Collected data entries:
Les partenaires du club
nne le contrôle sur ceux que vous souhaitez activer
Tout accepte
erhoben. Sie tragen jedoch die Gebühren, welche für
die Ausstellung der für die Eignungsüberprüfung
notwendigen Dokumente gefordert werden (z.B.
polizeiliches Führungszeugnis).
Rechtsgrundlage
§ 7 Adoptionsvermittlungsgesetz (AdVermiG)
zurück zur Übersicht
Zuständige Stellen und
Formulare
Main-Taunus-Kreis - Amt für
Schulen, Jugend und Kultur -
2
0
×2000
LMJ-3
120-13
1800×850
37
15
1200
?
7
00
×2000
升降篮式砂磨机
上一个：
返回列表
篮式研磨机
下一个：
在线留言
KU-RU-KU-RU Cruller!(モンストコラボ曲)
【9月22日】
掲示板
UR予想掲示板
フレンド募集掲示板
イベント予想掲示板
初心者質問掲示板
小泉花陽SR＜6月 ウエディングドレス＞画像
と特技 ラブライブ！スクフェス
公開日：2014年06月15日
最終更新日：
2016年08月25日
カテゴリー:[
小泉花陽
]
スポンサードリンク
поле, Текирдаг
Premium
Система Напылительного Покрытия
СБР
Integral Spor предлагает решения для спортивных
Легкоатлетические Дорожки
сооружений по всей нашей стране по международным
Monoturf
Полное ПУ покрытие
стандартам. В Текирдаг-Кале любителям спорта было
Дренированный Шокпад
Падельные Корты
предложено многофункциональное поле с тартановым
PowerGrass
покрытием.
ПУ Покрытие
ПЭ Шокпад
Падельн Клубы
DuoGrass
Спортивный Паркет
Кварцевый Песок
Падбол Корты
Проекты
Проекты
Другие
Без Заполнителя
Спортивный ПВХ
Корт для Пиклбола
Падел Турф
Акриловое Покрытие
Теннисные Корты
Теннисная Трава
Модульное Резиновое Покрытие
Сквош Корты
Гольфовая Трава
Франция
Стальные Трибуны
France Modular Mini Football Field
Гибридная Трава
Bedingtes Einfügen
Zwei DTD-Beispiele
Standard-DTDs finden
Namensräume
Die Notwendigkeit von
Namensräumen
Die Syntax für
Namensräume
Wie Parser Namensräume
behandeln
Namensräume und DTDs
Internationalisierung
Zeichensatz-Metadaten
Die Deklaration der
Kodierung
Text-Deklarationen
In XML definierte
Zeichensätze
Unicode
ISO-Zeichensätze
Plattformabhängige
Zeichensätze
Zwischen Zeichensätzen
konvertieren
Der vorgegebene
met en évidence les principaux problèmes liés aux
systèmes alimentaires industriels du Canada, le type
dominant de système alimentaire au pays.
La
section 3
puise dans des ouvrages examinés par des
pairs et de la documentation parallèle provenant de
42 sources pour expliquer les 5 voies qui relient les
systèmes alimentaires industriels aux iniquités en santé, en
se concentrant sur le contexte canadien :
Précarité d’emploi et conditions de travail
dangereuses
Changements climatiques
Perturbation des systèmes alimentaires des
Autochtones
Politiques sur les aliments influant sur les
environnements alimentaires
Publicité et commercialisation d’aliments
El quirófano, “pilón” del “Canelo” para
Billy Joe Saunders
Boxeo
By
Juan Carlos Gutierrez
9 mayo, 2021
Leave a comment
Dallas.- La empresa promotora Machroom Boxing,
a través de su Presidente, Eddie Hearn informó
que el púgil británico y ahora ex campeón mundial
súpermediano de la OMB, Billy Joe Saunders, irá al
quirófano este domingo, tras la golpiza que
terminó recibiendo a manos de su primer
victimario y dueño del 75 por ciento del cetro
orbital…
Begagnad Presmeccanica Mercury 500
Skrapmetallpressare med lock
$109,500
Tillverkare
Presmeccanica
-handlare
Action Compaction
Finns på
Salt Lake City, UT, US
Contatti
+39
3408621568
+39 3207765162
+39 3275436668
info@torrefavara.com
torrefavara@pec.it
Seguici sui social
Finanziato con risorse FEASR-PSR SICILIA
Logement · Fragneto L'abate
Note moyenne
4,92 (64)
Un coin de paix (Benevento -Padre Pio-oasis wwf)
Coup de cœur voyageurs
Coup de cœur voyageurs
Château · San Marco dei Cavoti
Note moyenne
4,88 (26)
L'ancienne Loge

## WHAT IS NEEDED
Rewrite the text lines from all of the entries as a Markdown table with the columns "Line No." and "Text". Number each line in order, and leave out blank lines.

## RESPONSE FOR THIS EXERCISE
| Line No. | Text |
|---|---|
| 1 | Les partenaires du club |
| 2 | nne le contrôle sur ceux que vous souhaitez activer |
| 3 | Tout accepte |
| 4 | erhoben. Sie tragen jedoch die Gebühren, welche für |
| 5 | die Ausstellung der für die Eignungsüberprüfung |
| 6 | notwendigen Dokumente gefordert werden (z.B. |
| 7 | polizeiliches Führungszeugnis). |
| 8 | Rechtsgrundlage |
| 9 | § 7 Adoptionsvermittlungsgesetz (AdVermiG) |
| 10 | zurück zur Übersicht |
| 11 | Zuständige Stellen und |
| 12 | Formulare |
| 13 | Main-Taunus-Kreis - Amt für |
| 14 | Schulen, Jugend und Kultur - |
| 15 | 2 |
| 16 | 0 |
| 17 | ×2000 |
| 18 | LMJ-3 |
| 19 | 120-13 |
| 20 | 1800×850 |
| 21 | 37 |
| 22 | 15 |
| 23 | 1200 |
| 24 | ? |
| 25 | 7 |
| 26 | 00 |
| 27 | ×2000 |
| 28 | 升降篮式砂磨机 |
| 29 | 上一个： |
| 30 | 返回列表 |
| 31 | 篮式研磨机 |
| 32 | 下一个： |
| 33 | 在线留言 |
| 34 | KU-RU-KU-RU Cruller!(モンストコラボ曲) |
| 35 | 【9月22日】 |
| 36 | 掲示板 |
| 37 | UR予想掲示板 |
| 38 | フレンド募集掲示板 |
| 39 | イベント予想掲示板 |
| 40 | 初心者質問掲示板 |
| 41 | 小泉花陽SR＜6月 ウエディングドレス＞画像 |
| 42 | と特技 ラブライブ！スクフェス |
| 43 | 公開日：2014年06月15日 |
| 44 | 最終更新日： |
| 45 | 2016年08月25日 |
| 46 | カテゴリー:[ |
| 47 | 小泉花陽 |
| 48 | ] |
| 49 | スポンサードリンク |
| 50 | поле, Текирдаг |
| 51 | Premium |
| 52 | Система Напылительного Покрытия |
| 53 | СБР |
| 54 | Integral Spor предлагает решения для спортивных |
| 55 | Легкоатлетические Дорожки |
| 56 | сооружений по всей нашей стране по международным |
| 57 | Monoturf |
| 58 | Полное ПУ покрытие |
| 59 | стандартам. В Текирдаг-Кале любителям спорта было |
| 60 | Дренированный Шокпад |
| 61 | Падельные Корты |
| 62 | предложено многофункциональное поле с тартановым |
| 63 | PowerGrass |
| 64 | покрытием. |
| 65 | ПУ Покрытие |
| 66 | ПЭ Шокпад |
| 67 | Падельн Клубы |
| 68 | DuoGrass |
| 69 | Спортивный Паркет |
| 70 | Кварцевый Песок |
| 71 | Падбол Корты |
| 72 | Проекты |
| 73 | Проекты |
| 74 | Другие |
| 75 | Без Заполнителя |
| 76 | Спортивный ПВХ |
| 77 | Корт для Пиклбола |
| 78 | Падел Турф |
| 79 | Акриловое Покрытие |
| 80 | Теннисные Корты |
| 81 | Теннисная Трава |
| 82 | Модульное Резиновое Покрытие |
| 83 | Сквош Корты |
| 84 | Гольфовая Трава |
| 85 | Франция |
| 86 | Стальные Трибуны |
| 87 | France Modular Mini Football Field |
| 88 | Гибридная Трава |
| 89 | Bedingtes Einfügen |
| 90 | Zwei DTD-Beispiele |
| 91 | Standard-DTDs finden |
| 92 | Namensräume |
| 93 | Die Notwendigkeit von |
| 94 | Namensräumen |
| 95 | Die Syntax für |
| 96 | Namensräume |
| 97 | Wie Parser Namensräume |
| 98 | behandeln |
| 99 | Namensräume und DTDs |
| 100 | Internationalisierung |
| 101 | Zeichensatz-Metadaten |
| 102 | Die Deklaration der |
| 103 | Kodierung |
| 104 | Text-Deklarationen |
| 105 | In XML definierte |
| 106 | Zeichensätze |
| 107 | Unicode |
| 108 | ISO-Zeichensätze |
| 109 | Plattformabhängige |
| 110 | Zeichensätze |
| 111 | Zwischen Zeichensätzen |
| 112 | konvertieren |
| 113 | Der vorgegebene |
| 114 | met en évidence les principaux problèmes liés aux |
| 115 | systèmes alimentaires industriels du Canada, le type |
| 116 | dominant de système alimentaire au pays. |
| 117 | La |
| 118 | section 3 |
| 119 | puise dans des ouvrages examinés par des |
| 120 | pairs et de la documentation parallèle provenant de |
| 121 | 42 sources pour expliquer les 5 voies qui relient les |
| 122 | systèmes alimentaires industriels aux iniquités en santé, en |
| 123 | se concentrant sur le contexte canadien : |
| 124 | Précarité d’emploi et conditions de travail |
| 125 | dangereuses |
| 126 | Changements climatiques |
| 127 | Perturbation des systèmes alimentaires des |
| 128 | Autochtones |
| 129 | Politiques sur les aliments influant sur les |
| 130 | environnements alimentaires |
| 131 | Publicité et commercialisation d’aliments |
| 132 | El quirófano, “pilón” del “Canelo” para |
| 133 | Billy Joe Saunders |
| 134 | Boxeo |
| 135 | By |
| 136 | Juan Carlos Gutierrez |
| 137 | 9 mayo, 2021 |
| 138 | Leave a comment |
| 139 | Dallas.- La empresa promotora Machroom Boxing, |
| 140 | a través de su Presidente, Eddie Hearn informó |
| 141 | que el púgil británico y ahora ex campeón mundial |
| 142 | súpermediano de la OMB, Billy Joe Saunders, irá al |
| 143 | quirófano este domingo, tras la golpiza que |
| 144 | terminó recibiendo a manos de su primer |
| 145 | victimario y dueño del 75 por ciento del cetro |
| 146 | orbital… |
| 147 | Begagnad Presmeccanica Mercury 500 |
| 148 | Skrapmetallpressare med lock |
| 149 | $109,500 |
| 150 | Tillverkare |
| 151 | Presmeccanica |
| 152 | -handlare |
| 153 | Action Compaction |
| 154 | Finns på |
| 155 | Salt Lake City, UT, US |
| 156 | Contatti |
| 157 | +39 |
| 158 | 3408621568 |
| 159 | +39 3207765162 |
| 160 | +39 3275436668 |
| 161 | info@torrefavara.com |
| 162 | torrefavara@pec.it |
| 163 | Seguici sui social |
| 164 | Finanziato con risorse FEASR-PSR SICILIA |
| 165 | Logement · Fragneto L'abate |
| 166 | Note moyenne |
| 167 | 4,92 (64) |
| 168 | Un coin de paix (Benevento -Padre Pio-oasis wwf) |
| 169 | Coup de cœur voyageurs |
| 170 | Coup de cœur voyageurs |
| 171 | Château · San Marco dei Cavoti |
| 172 | Note moyenne |
| 173 | 4,88 (26) |
| 174 | L'ancienne Loge |